Je trouve intéressant le billet de W.Pietri, qui reprend la théorie de G.Moore, « crossing the chasm ». En combinant cette approche avec le Hype Cycle de Gartner, voici une estimation de là où nous nous trouverions aujourd’hui, dans l’approche agile.
Sans reprendre le détail du blog de M.Pietri, force est de constater que nous sommes dans une phase difficile pour l’agilité. Mais nos problématiques actuelles sont-elles liées à la méthodologie ou à la qualité des produits livrés?Dans quelle mesure la méthode de travail, agile ou traditionnelle, n’est-elle pas seulement un moyen pour favoriser cette qualité? C’est la raison pour laquelle je dirais plutôt que nous sommes aujourd’hui dans une phase difficile pour l’atteinte de la qualité dans le développement d’applications de gestion.

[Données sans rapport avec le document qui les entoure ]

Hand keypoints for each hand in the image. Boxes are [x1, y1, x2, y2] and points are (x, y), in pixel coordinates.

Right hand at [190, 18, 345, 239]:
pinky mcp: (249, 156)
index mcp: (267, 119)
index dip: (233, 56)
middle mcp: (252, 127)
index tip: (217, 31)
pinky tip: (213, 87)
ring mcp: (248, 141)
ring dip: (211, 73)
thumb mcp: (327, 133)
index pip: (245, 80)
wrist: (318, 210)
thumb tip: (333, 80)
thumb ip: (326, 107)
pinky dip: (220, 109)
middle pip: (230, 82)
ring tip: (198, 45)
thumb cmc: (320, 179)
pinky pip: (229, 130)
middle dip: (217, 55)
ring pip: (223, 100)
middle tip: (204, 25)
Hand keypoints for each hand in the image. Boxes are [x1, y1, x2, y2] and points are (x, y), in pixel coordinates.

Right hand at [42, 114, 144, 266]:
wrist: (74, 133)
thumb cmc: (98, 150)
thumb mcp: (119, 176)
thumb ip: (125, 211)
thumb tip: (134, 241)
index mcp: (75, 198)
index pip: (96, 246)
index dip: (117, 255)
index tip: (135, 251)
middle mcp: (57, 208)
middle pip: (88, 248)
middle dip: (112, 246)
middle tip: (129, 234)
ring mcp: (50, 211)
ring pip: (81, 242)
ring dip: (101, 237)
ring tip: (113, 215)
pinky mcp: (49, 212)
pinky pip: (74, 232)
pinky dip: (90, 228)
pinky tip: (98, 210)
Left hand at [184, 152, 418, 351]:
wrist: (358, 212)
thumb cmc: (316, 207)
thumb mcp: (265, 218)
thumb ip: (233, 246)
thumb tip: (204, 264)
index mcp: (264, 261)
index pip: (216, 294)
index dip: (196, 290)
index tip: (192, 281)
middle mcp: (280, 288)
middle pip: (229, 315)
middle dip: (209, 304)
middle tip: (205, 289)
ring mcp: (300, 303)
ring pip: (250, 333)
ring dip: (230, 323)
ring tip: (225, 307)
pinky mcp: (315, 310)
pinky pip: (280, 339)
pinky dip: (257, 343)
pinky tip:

Quelques raisons qui, à mes yeux, sont des freins à la qualité :
- L’urgence du Time-to-Market, pour ne pas manquer un marché éphémère et chaotique. Cela favorise une vision à court terme, et un manque d’intérêt pour investir dans une qualité à long terme.
- Le gap technologique : plus le système existant est ancien, plus la courbe d’apprentissage pour appréhender les nouvelles technologies est abrupte, longue et couteuse.
- Le cœur de métier : pour beaucoup d’entreprises, l’informatique est un moyen pour atteindre une clientèle, mais la transaction se passe généralement encore dans le réseau physique (ex : vendeur de voiture, immobilier, …). D’ailleurs, notons que dans ce cas, la méthodologie de travail devient le moyen du moyen… Tout un défi pour la faire valoir! Notons également que le gap technologique est souvent présent chez ces client (logique, étant donné que l’informatique n’est pas (encore) une priorité pour eux).
Il y en a surement beaucoup d’autres, mais je m’arrêterai à ces trois qui me viennent spontanément à l’esprit, car ils ont un même effet de bord : contorsionner notre cher triangle… Nous avons beau le tourner dans tous les sens selon nos méthodologies, il se métamorphose malgré lui en un carré à coins ronds…. Le budget est serré, la date est Q1 2012, le scope est déjà au périmètre minimal obligatoire… réponse « Jeopardy » à $100: le 4e levier non négociable. Je vous laisse trouver la question.
Ce qui m’importe maintenant, c’est ce qu’on peut faire avec toutes ces données pour aider nos clients, et améliorer la qualité globale des produits.
Une proposition d’approche en 4 étapes :
- Analyser la situation actuelle. Par exemple, le diagnostic PATH peut être utilisé pour inspecter la qualité des Processus, des Affaires, de la Technologie (qualité interne et externe), et des relations Humaines.
- L’objectif est de produire des recommandations évaluées (en gain & effort)
- Définir la cible souhaitée idéale, en la confrontant aux bonnes pratiques de développement logiciel, aux recommandations du diagnostic initial, et aux spécificités de l’organisation. L’objectif ici est de produire
- la définition de terminé courante (la qualité qu’on peut atteindre de façon réaliste à court terme),
- la définition de terminé cible (associée à un plan d’action SMART et jalonné dans le temps pour chaque item)
- le suivi des risques liés à chaque manquement dans la situation actuelle (avec plan de mitigation) (i.e. la gestion de la dette).
- Suivre et mesurer à chaque itération :
- la conformité à la définition de terminé courante (chaque item doit être mesurable),
- la progression vers la définition de terminé cible
- les risques associés aux manquements, et les mitigations
- Choisir de nouvelles actions, soit pour stabiliser la situation actuelle, soit pour l’améliorer et se rapprocher de la cible.
Cela n’a rien de révolutionnaire, mais demande de la patience et de la persévérance. Un de nos beaux défis, en tant que défenseurs de la qualité, est de faire valoir et rendre visible le retour sur investissement de la qualité, autant pour l’entreprise que pour les individus.
Non, la qualité n’est pas un luxe. C’est une économie de 1ere classe, ne l’oublions pas!